## Work item
Reproduce every one of the items below character for character, without changing anything.
******
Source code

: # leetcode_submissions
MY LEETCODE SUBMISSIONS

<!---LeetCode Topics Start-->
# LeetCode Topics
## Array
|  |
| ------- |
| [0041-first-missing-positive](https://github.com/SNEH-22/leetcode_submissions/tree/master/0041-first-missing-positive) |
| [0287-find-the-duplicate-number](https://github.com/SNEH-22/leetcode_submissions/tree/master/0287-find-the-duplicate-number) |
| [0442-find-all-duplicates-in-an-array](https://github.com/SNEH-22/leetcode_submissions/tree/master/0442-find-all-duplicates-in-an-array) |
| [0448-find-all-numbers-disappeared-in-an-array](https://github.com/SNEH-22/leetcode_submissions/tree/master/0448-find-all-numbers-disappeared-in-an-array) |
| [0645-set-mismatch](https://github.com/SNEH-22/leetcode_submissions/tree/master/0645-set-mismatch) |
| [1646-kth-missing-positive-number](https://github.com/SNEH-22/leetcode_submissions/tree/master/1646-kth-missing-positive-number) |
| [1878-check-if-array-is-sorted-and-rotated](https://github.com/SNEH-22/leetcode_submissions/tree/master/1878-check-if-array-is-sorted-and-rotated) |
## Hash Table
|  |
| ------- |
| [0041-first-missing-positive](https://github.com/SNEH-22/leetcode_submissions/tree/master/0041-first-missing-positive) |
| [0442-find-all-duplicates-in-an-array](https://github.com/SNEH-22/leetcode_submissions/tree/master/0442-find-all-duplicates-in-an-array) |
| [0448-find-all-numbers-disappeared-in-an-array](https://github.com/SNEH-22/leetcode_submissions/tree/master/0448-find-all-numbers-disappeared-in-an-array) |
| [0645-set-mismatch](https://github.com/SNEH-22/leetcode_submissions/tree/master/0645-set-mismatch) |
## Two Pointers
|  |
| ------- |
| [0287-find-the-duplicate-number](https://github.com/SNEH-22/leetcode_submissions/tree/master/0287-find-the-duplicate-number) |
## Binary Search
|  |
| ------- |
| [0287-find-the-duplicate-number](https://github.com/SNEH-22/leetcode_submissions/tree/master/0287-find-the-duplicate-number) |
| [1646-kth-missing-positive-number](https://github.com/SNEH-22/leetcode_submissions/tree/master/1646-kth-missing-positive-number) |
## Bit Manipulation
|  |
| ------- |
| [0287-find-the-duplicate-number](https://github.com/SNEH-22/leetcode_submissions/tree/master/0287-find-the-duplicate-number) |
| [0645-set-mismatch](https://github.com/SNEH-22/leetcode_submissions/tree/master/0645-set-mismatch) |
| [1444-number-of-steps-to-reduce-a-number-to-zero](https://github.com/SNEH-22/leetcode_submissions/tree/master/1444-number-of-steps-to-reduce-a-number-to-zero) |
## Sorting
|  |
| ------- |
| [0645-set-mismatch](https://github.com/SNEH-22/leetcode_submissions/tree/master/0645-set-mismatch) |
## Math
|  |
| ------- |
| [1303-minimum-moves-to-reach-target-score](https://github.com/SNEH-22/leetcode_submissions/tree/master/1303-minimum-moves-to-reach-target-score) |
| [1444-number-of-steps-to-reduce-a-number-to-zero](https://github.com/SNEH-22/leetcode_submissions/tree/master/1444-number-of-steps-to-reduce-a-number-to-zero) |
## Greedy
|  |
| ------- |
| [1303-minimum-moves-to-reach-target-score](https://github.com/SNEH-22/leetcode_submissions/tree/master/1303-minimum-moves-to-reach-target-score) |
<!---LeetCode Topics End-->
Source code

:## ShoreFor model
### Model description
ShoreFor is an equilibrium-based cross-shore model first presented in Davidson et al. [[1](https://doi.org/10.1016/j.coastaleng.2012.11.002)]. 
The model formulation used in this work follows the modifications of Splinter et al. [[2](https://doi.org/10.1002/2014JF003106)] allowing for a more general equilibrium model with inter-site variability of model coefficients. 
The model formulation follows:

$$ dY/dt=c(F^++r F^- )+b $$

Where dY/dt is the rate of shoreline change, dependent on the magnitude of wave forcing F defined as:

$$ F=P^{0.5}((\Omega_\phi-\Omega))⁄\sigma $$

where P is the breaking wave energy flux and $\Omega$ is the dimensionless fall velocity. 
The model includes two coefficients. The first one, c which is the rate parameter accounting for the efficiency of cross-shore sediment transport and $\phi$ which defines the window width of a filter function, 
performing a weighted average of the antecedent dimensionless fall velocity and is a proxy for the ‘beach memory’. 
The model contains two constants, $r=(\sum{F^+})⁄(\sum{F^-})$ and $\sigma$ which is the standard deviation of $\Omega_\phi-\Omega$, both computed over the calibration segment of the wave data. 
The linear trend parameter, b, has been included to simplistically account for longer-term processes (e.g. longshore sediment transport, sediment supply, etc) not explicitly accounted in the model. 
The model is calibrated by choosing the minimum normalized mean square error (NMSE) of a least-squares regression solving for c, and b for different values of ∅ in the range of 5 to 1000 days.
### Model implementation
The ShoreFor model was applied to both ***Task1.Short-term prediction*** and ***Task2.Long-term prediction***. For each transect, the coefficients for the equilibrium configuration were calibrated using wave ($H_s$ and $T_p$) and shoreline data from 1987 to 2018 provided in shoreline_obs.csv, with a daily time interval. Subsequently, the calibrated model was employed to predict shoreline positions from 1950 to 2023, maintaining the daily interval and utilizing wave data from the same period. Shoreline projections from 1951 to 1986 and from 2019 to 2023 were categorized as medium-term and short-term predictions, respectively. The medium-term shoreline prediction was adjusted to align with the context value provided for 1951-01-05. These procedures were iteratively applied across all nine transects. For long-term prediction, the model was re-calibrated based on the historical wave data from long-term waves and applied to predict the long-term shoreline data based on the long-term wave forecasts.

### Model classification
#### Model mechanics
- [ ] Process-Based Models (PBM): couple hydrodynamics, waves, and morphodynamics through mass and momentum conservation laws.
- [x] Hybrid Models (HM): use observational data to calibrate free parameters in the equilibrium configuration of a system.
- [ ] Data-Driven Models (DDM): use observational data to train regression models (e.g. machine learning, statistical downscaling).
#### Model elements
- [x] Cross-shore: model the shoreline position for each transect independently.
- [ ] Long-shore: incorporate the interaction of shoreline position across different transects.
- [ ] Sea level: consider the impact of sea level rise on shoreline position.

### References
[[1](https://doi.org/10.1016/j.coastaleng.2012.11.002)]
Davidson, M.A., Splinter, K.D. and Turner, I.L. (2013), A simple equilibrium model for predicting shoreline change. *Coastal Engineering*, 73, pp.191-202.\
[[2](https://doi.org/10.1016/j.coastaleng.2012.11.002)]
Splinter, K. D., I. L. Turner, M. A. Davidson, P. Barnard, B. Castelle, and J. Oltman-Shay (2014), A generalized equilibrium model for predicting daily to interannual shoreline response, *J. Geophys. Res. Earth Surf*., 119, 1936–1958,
******
## Response to the task
Source code

: # leetcode_submissions
MY LEETCODE SUBMISSIONS

<!---LeetCode Topics Start-->
# LeetCode Topics
## Array
|  |
| ------- |
| [0041-first-missing-positive](https://github.com/SNEH-22/leetcode_submissions/tree/master/0041-first-missing-positive) |
| [0287-find-the-duplicate-number](https://github.com/SNEH-22/leetcode_submissions/tree/master/0287-find-the-duplicate-number) |
| [0442-find-all-duplicates-in-an-array](https://github.com/SNEH-22/leetcode_submissions/tree/master/0442-find-all-duplicates-in-an-array) |
| [0448-find-all-numbers-disappeared-in-an-array](https://github.com/SNEH-22/leetcode_submissions/tree/master/0448-find-all-numbers-disappeared-in-an-array) |
| [0645-set-mismatch](https://github.com/SNEH-22/leetcode_submissions/tree/master/0645-set-mismatch) |
| [1646-kth-missing-positive-number](https://github.com/SNEH-22/leetcode_submissions/tree/master/1646-kth-missing-positive-number) |
| [1878-check-if-array-is-sorted-and-rotated](https://github.com/SNEH-22/leetcode_submissions/tree/master/1878-check-if-array-is-sorted-and-rotated) |
## Hash Table
|  |
| ------- |
| [0041-first-missing-positive](https://github.com/SNEH-22/leetcode_submissions/tree/master/0041-first-missing-positive) |
| [0442-find-all-duplicates-in-an-array](https://github.com/SNEH-22/leetcode_submissions/tree/master/0442-find-all-duplicates-in-an-array) |
| [0448-find-all-numbers-disappeared-in-an-array](https://github.com/SNEH-22/leetcode_submissions/tree/master/0448-find-all-numbers-disappeared-in-an-array) |
| [0645-set-mismatch](https://github.com/SNEH-22/leetcode_submissions/tree/master/0645-set-mismatch) |
## Two Pointers
|  |
| ------- |
| [0287-find-the-duplicate-number](https://github.com/SNEH-22/leetcode_submissions/tree/master/0287-find-the-duplicate-number) |
## Binary Search
|  |
| ------- |
| [0287-find-the-duplicate-number](https://github.com/SNEH-22/leetcode_submissions/tree/master/0287-find-the-duplicate-number) |
| [1646-kth-missing-positive-number](https://github.com/SNEH-22/leetcode_submissions/tree/master/1646-kth-missing-positive-number) |
## Bit Manipulation
|  |
| ------- |
| [0287-find-the-duplicate-number](https://github.com/SNEH-22/leetcode_submissions/tree/master/0287-find-the-duplicate-number) |
| [0645-set-mismatch](https://github.com/SNEH-22/leetcode_submissions/tree/master/0645-set-mismatch) |
| [1444-number-of-steps-to-reduce-a-number-to-zero](https://github.com/SNEH-22/leetcode_submissions/tree/master/1444-number-of-steps-to-reduce-a-number-to-zero) |
## Sorting
|  |
| ------- |
| [0645-set-mismatch](https://github.com/SNEH-22/leetcode_submissions/tree/master/0645-set-mismatch) |
## Math
|  |
| ------- |
| [1303-minimum-moves-to-reach-target-score](https://github.com/SNEH-22/leetcode_submissions/tree/master/1303-minimum-moves-to-reach-target-score) |
| [1444-number-of-steps-to-reduce-a-number-to-zero](https://github.com/SNEH-22/leetcode_submissions/tree/master/1444-number-of-steps-to-reduce-a-number-to-zero) |
## Greedy
|  |
| ------- |
| [1303-minimum-moves-to-reach-target-score](https://github.com/SNEH-22/leetcode_submissions/tree/master/1303-minimum-moves-to-reach-target-score) |
<!---LeetCode Topics End-->
Source code

:## ShoreFor model
### Model description
ShoreFor is an equilibrium-based cross-shore model first presented in Davidson et al. [[1](https://doi.org/10.1016/j.coastaleng.2012.11.002)]. 
The model formulation used in this work follows the modifications of Splinter et al. [[2](https://doi.org/10.1002/2014JF003106)] allowing for a more general equilibrium model with inter-site variability of model coefficients. 
The model formulation follows:

$$ dY/dt=c(F^++r F^- )+b $$

Where dY/dt is the rate of shoreline change, dependent on the magnitude of wave forcing F defined as:

$$ F=P^{0.5}((\Omega_\phi-\Omega))⁄\sigma $$

where P is the breaking wave energy flux and $\Omega$ is the dimensionless fall velocity. 
The model includes two coefficients. The first one, c which is the rate parameter accounting for the efficiency of cross-shore sediment transport and $\phi$ which defines the window width of a filter function, 
performing a weighted average of the antecedent dimensionless fall velocity and is a proxy for the ‘beach memory’. 
The model contains two constants, $r=(\sum{F^+})⁄(\sum{F^-})$ and $\sigma$ which is the standard deviation of $\Omega_\phi-\Omega$, both computed over the calibration segment of the wave data. 
The linear trend parameter, b, has been included to simplistically account for longer-term processes (e.g. longshore sediment transport, sediment supply, etc) not explicitly accounted in the model. 
The model is calibrated by choosing the minimum normalized mean square error (NMSE) of a least-squares regression solving for c, and b for different values of ∅ in the range of 5 to 1000 days.
### Model implementation
The ShoreFor model was applied to both ***Task1.Short-term prediction*** and ***Task2.Long-term prediction***. For each transect, the coefficients for the equilibrium configuration were calibrated using wave ($H_s$ and $T_p$) and shoreline data from 1987 to 2018 provided in shoreline_obs.csv, with a daily time interval. Subsequently, the calibrated model was employed to predict shoreline positions from 1950 to 2023, maintaining the daily interval and utilizing wave data from the same period. Shoreline projections from 1951 to 1986 and from 2019 to 2023 were categorized as medium-term and short-term predictions, respectively. The medium-term shoreline prediction was adjusted to align with the context value provided for 1951-01-05. These procedures were iteratively applied across all nine transects. For long-term prediction, the model was re-calibrated based on the historical wave data from long-term waves and applied to predict the long-term shoreline data based on the long-term wave forecasts.

### Model classification
#### Model mechanics
- [ ] Process-Based Models (PBM): couple hydrodynamics, waves, and morphodynamics through mass and momentum conservation laws.
- [x] Hybrid Models (HM): use observational data to calibrate free parameters in the equilibrium configuration of a system.
- [ ] Data-Driven Models (DDM): use observational data to train regression models (e.g. machine learning, statistical downscaling).
#### Model elements
- [x] Cross-shore: model the shoreline position for each transect independently.
- [ ] Long-shore: incorporate the interaction of shoreline position across different transects.
- [ ] Sea level: consider the impact of sea level rise on shoreline position.

### References
[[1](https://doi.org/10.1016/j.coastaleng.2012.11.002)]
Davidson, M.A., Splinter, K.D. and Turner, I.L. (2013), A simple equilibrium model for predicting shoreline change. *Coastal Engineering*, 73, pp.191-202.\
[[2](https://doi.org/10.1016/j.coastaleng.2012.11.002)]
Splinter, K. D., I. L. Turner, M. A. Davidson, P. Barnard, B. Castelle, and J. Oltman-Shay (2014), A generalized equilibrium model for predicting daily to interannual shoreline response, *J. Geophys. Res. Earth Surf*., 119, 1936–1958,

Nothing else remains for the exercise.